Another hard-luck story belongs to Julio Gonzalez, who didn't make the Astros' 25-man roster. Gonzalez, you may recall, was booted off a flight last month with Jose Cruz and Joaquin Andujar when Andujar refused to stow his tape-player.
But what's worse was "Puerto Rico" night earlier this season in the Astrodome. Gonzalez was honored before the game... and shipped to the minors after it.
• • •
Astros' reliever Joe Sambito had a rough final week of the season. He had a one-hit, one-batter performance, was cut on the lip with a bad hop bouncer while trying to field a foul ball, and had his Datsun 280 ZX stolen.
Texas police caught the thief a day later, however, when she tried to steal some gas for the car.
• • •
The Astros have had their troubles with the Phillies ever since they entered the National League in 1962 as Houston Colt .45s.
On Sept. 3, 1962, the Phillies moved into town with a chance of making Houston the first major league baseball team ever to lose every game against a common opponent in one season.
The Phillies had swept the first 15 games and needed only three more.
Houston proclaimed a Break the Phillies Jinx Night for a double-header.
Ladders were placed in front of the entrance to the Philadelphia clubhouse.
Many in the crowd of 19,000 brought Arabian prayer rugs, rabbits feet, four-leaf clovers, black cats, skunks, and horseshoes.
A former boxer with a devastating stare was hired to put a hex on the Phillies.
And, it was reported that Indian hex dust was scattered about the Phillies' dugout.
But the jinx prevailed.
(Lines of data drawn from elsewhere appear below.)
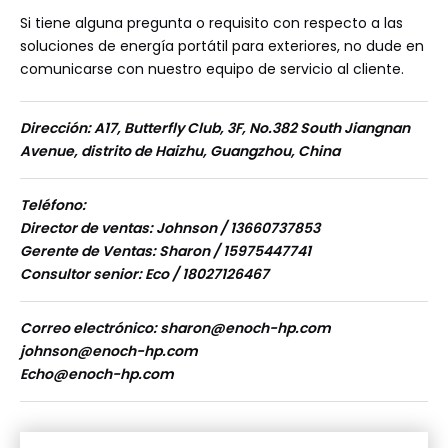
Si tiene alguna pregunta o requisito con respecto a las
soluciones de energía portátil para exteriores, no dude en
comunicarse con nuestro equipo de servicio al cliente.
Dirección: A17, Butterfly Club, 3F, No.382 South Jiangnan
Avenue, distrito de Haizhu, Guangzhou, China
Teléfono:
Director de ventas: Johnson / 13660737853
Gerente de Ventas: Sharon / 15975447741
Consultor senior: Eco / 18027126467
Correo electrónico:
sharon@enoch-hp.com
johnson@enoch-hp.com
Echo@enoch-hp.com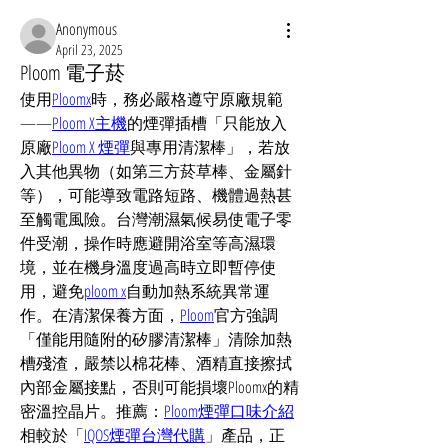
Anonymous
April 23, 2025
Ploom 電子菸
使用
Ploomx
時，務必嚴格遵守原廠規範
——
Ploom X主機
的煙彈插槽「只能放入
原廠
Ploom X 煙彈
與專用清潔棒」，若放
入其他異物（如第三方菸草棒、金屬針
等），可能導致電路短路、機體過熱甚
至觸電風險。台灣潮濕氣候易使電子零
件受潮，操作時應避開浴室等高濕環
境，並在機身溫度過高時立即暫停使
用，避免
ploom x
自動加熱系統異常運
作。在清潔保養方面，
Ploom
官方強調
「僅能用隨附的矽膠清潔棒」清除加熱
槽殘渣，嚴禁以棉花棒、酒精直接擦拭
內部金屬接點，否則可能損壞Ploomx的精
密溫控晶片。推薦：
Ploom煙彈口味介紹
相較於「
IQOS煙彈台灣代購
」產品，正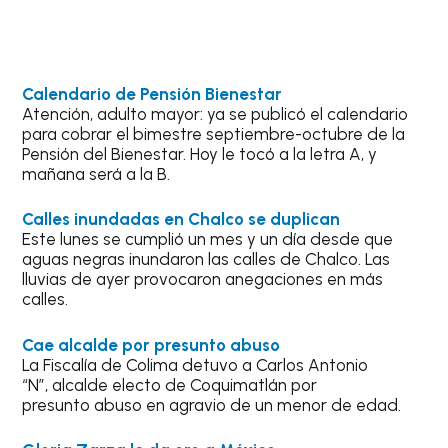
Calendario de Pensión Bienestar
Atención, adulto mayor: ya se publicó el calendario
para cobrar el bimestre septiembre-octubre de la
Pensión del Bienestar. Hoy le tocó a la letra A, y
mañana será a la B.
Calles inundadas en Chalco se duplican
Este lunes se cumplió un mes y un día desde que
aguas negras inundaron las calles de Chalco. Las
lluvias de ayer provocaron anegaciones en más
calles.
Cae alcalde por presunto abuso
La Fiscalía de Colima detuvo a Carlos Antonio
“N”, alcalde electo de Coquimatlán por
presunto abuso en agravio de un menor de edad.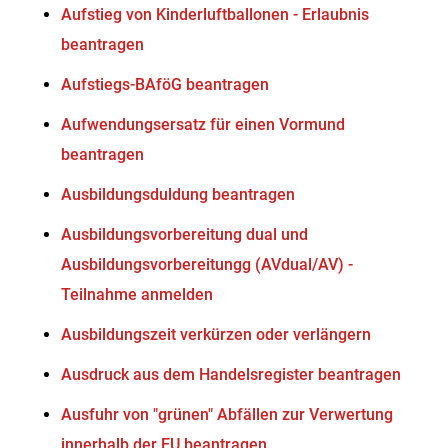
Aufstieg von Kinderluftballonen - Erlaubnis
beantragen
Aufstiegs-BAföG beantragen
Aufwendungsersatz für einen Vormund
beantragen
Ausbildungsduldung beantragen
Ausbildungsvorbereitung dual und
Ausbildungsvorbereitungg (AVdual/AV) -
Teilnahme anmelden
Ausbildungszeit verkürzen oder verlängern
Ausdruck aus dem Handelsregister beantragen
Ausfuhr von "grünen" Abfällen zur Verwertung
innerhalb der EU beantragen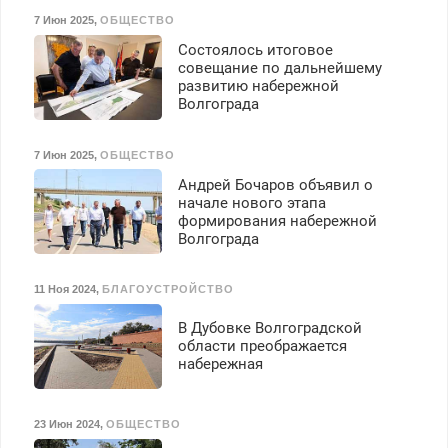
7 Июн 2025
,
ОБЩЕСТВО
Состоялось итоговое
совещание по дальнейшему
развитию набережной
Волгограда
7 Июн 2025
,
ОБЩЕСТВО
Андрей Бочаров объявил о
начале нового этапа
формирования набережной
Волгограда
11 Ноя 2024
,
БЛАГОУСТРОЙСТВО
В Дубовке Волгоградской
области преображается
набережная
23 Июн 2024
,
ОБЩЕСТВО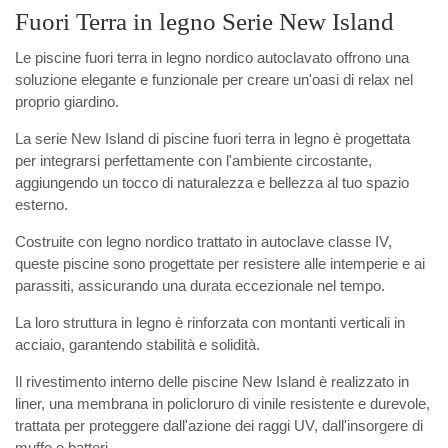
Fuori Terra in legno Serie New Island
Le piscine fuori terra in legno nordico autoclavato offrono una
soluzione elegante e funzionale per creare un'oasi di relax nel
proprio giardino.
La serie New Island di piscine fuori terra in legno è progettata
per integrarsi perfettamente con l'ambiente circostante,
aggiungendo un tocco di naturalezza e bellezza al tuo spazio
esterno.
Costruite con legno nordico trattato in autoclave classe IV,
queste piscine sono progettate per resistere alle intemperie e ai
parassiti, assicurando una durata eccezionale nel tempo.
La loro struttura in legno è rinforzata con montanti verticali in
acciaio, garantendo stabilità e solidità.
Il rivestimento interno delle piscine New Island è realizzato in
liner, una membrana in policloruro di vinile resistente e durevole,
trattata per proteggere dall'azione dei raggi UV, dall'insorgere di
muffe e batteri.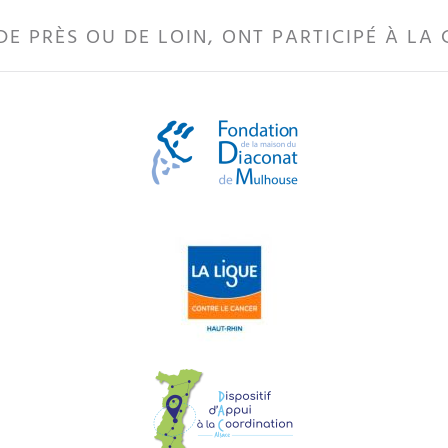
DE PRÈS OU DE LOIN, ONT PARTICIPÉ À LA 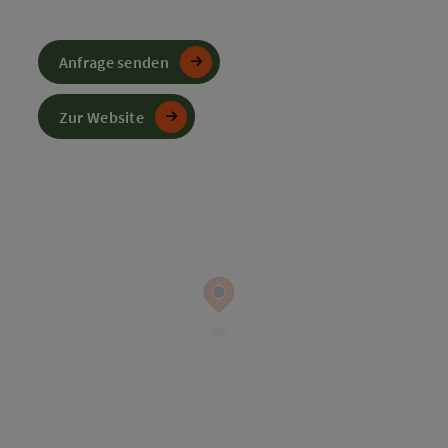
Anfrage senden
Zur Website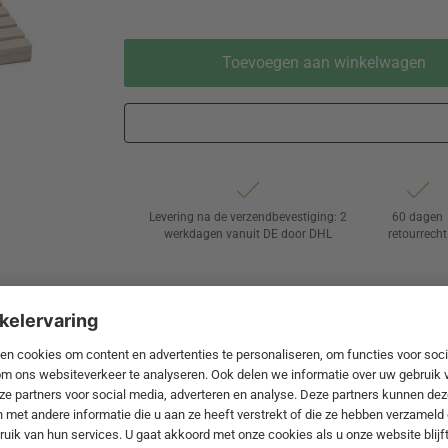
Toevoegen aan winkelwagen
Levering na de verzendbevestiging: 2
60 dagen
werkdagen vanuit DE door DHL
retourrecht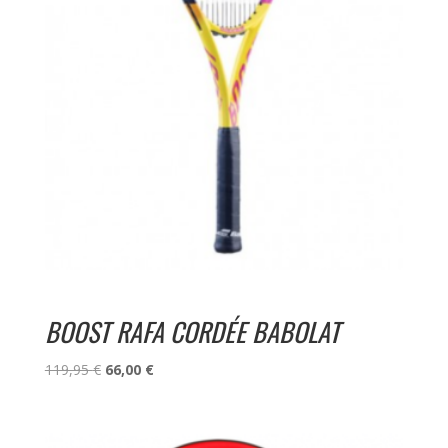
BOOST RAFA CORDÉE BABOLAT
Le
Le
119,95
€
66,00
€
prix
prix
initial
actuel
était :
est :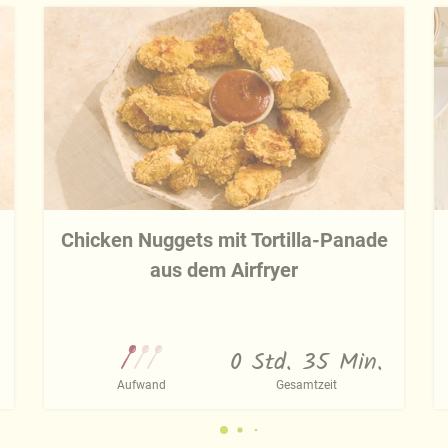
Chicken Nuggets mit Tortilla-Panade
aus dem Airfryer
0 Std. 35 Min.
Aufwand
Gesamtzeit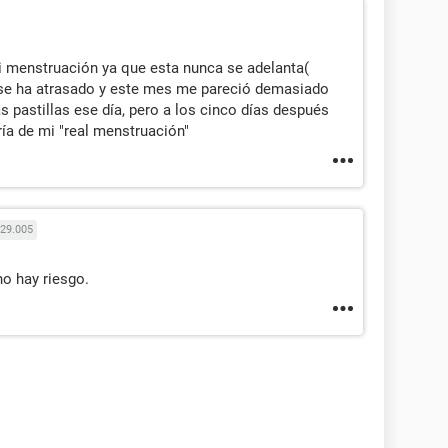
i menstruación ya que esta nunca se adelanta(
re se ha atrasado y este mes me pareció demasiado
 pastillas ese día, pero a los cinco días después
ría de mi "real menstruación"
29.005
no hay riesgo.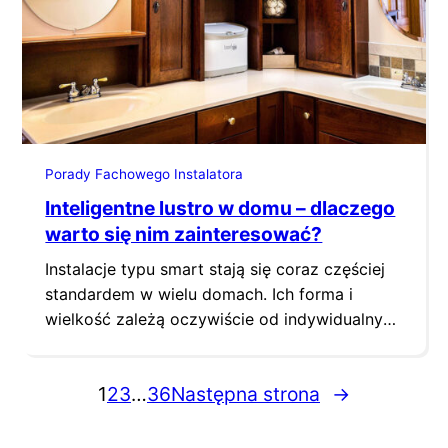
energii. Takie rozwiązanie pozwoli
wykorzystać energię…
Porady Fachowego Instalatora
Inteligentne lustro w domu – dlaczego
warto się nim zainteresować?
Instalacje typu smart stają się coraz częściej
standardem w wielu domach. Ich forma i
wielkość zależą oczywiście od indywidualnych
potrzeb oraz specyfiki miejsca. Do systemu
dołączają jednak wciąż nowe produkty, które
1
2
3
…
36
Następna strona
→
dzięki komunikacji z pozostałymi sprzętami
podnoszą komfort codziennego
funkcjonowania, czy wpływają na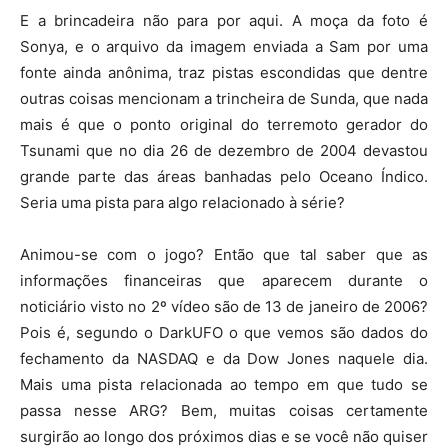
E a brincadeira não para por aqui. A moça da foto é
Sonya, e o arquivo da imagem enviada a Sam por uma
fonte ainda anônima, traz pistas escondidas que dentre
outras coisas mencionam a trincheira de Sunda, que nada
mais é que o ponto original do terremoto gerador do
Tsunami que no dia 26 de dezembro de 2004 devastou
grande parte das áreas banhadas pelo Oceano Índico.
Seria uma pista para algo relacionado à série?
Animou-se com o jogo? Então que tal saber que as
informações financeiras que aparecem durante o
noticiário visto no 2º vídeo são de 13 de janeiro de 2006?
Pois é, segundo o DarkUFO o que vemos são dados do
fechamento da NASDAQ e da Dow Jones naquele dia.
Mais uma pista relacionada ao tempo em que tudo se
passa nesse ARG? Bem, muitas coisas certamente
surgirão ao longo dos próximos dias e se você não quiser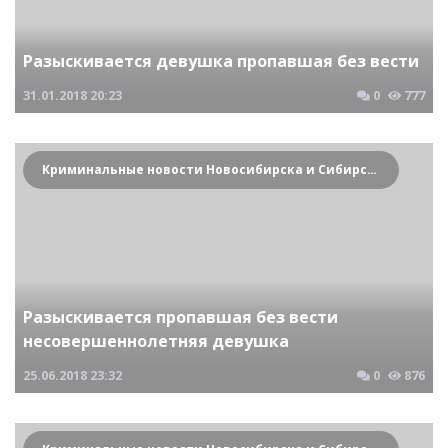
Разыскивается девушка пропавшая без вести
31.01.2018
20:23
0
777
Криминальные новости Новосибирска и Сибирского региона
Разыскивается пропавшая без вести
несовершеннолетняя девушка
25.06.2018
23:32
0
876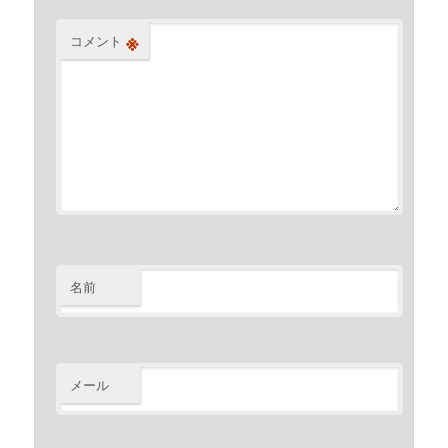
※
コメント
名前
メール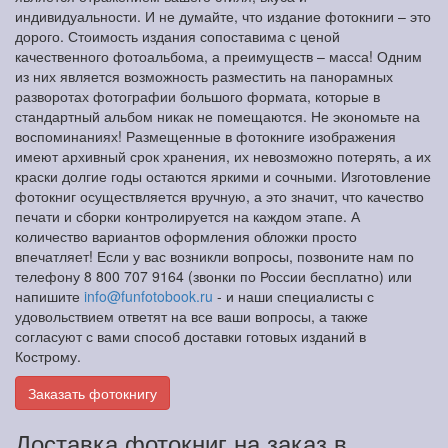
индивидуальности. И не думайте, что издание фотокниги – это
дорого. Стоимость издания сопоставима с ценой
качественного фотоальбома, а преимуществ – масса! Одним
из них является возможность разместить на панорамных
разворотах фотографии большого формата, которые в
стандартный альбом никак не помещаются. Не экономьте на
воспоминаниях! Размещенные в фотокниге изображения
имеют архивный срок хранения, их невозможно потерять, а их
краски долгие годы остаются яркими и сочными. Изготовление
фотокниг осуществляется вручную, а это значит, что качество
печати и сборки контролируется на каждом этапе. А
количество вариантов оформления обложки просто
впечатляет! Если у вас возникли вопросы, позвоните нам по
телефону 8 800 707 9164 (звонки по России бесплатно) или
напишите
info@funfotobook.ru
- и наши специалисты с
удовольствием ответят на все ваши вопросы, а также
согласуют с вами способ доставки готовых изданий в
Кострому.
Заказать фотокнигу
Доставка фотокниг на заказ в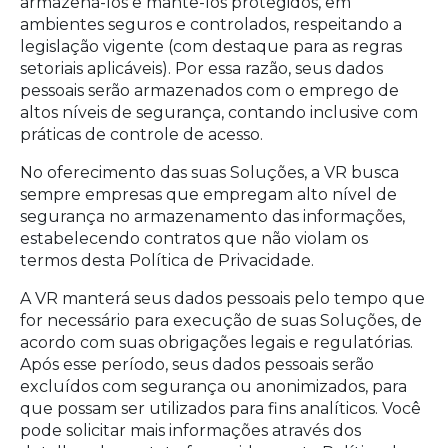
armazená-los e mantê-los protegidos, em
ambientes seguros e controlados, respeitando a
legislação vigente (com destaque para as regras
setoriais aplicáveis). Por essa razão, seus dados
pessoais serão armazenados com o emprego de
altos níveis de segurança, contando inclusive com
práticas de controle de acesso.
No oferecimento das suas Soluções, a VR busca
sempre empresas que empregam alto nível de
segurança no armazenamento das informações,
estabelecendo contratos que não violam os
termos desta Política de Privacidade.
A VR manterá seus dados pessoais pelo tempo que
for necessário para execução de suas Soluções, de
acordo com suas obrigações legais e regulatórias.
Após esse período, seus dados pessoais serão
excluídos com segurança ou anonimizados, para
que possam ser utilizados para fins analíticos. Você
pode solicitar mais informações através dos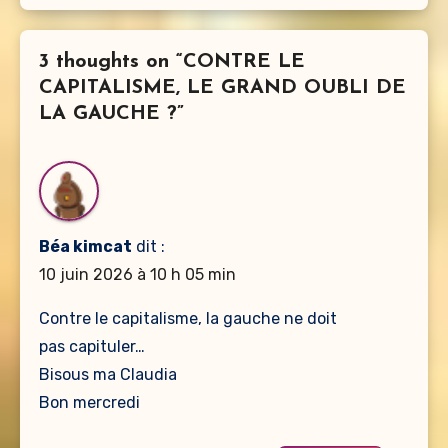
3 thoughts on “CONTRE LE
CAPITALISME, LE GRAND OUBLI DE
LA GAUCHE ?”
Béa kimcat
dit :
10 juin 2026 à 10 h 05 min
Contre le capitalisme, la gauche ne doit
pas capituler…
Bisous ma Claudia
Bon mercredi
Philadelphia swept the twinbill, 3-2 and 5-5.
Phillies nearly wound up in red
PHILADELPHIA (AP) – The Philadelphia Phillies would have ended the season in the red had they not made the National League playoffs, a team spokesman says.
Bill Giles, a Phillies executive vice president, the team lost money in 1979 when its home attendance of 2,770,000 was second highest in its history – 120,000 above this year's total.
And if the Phillies hadn't beaten the Expos 6-4 in Montreal Saturday night to reach the playoffs, they would have again wound up in the loss column, Giles said yesterday.
Now that the Phillies are in the playoffs, the team should make close to $1 million or more, Giles predicted.
Giles said the Phillies should come away with $850,000 if the series goes only three games, regardless of who wins.
The Phillies beat the Astros 3-1 in the first of their five game NL championship series Tuesday night.
The major sources of the Phillies revenue from the three games would be an estimated $385,000 from gate receipts, $300,000 from national television rights, $100,000 from local TV and radio rights and about $60,000 from concessions and souvenir program sales.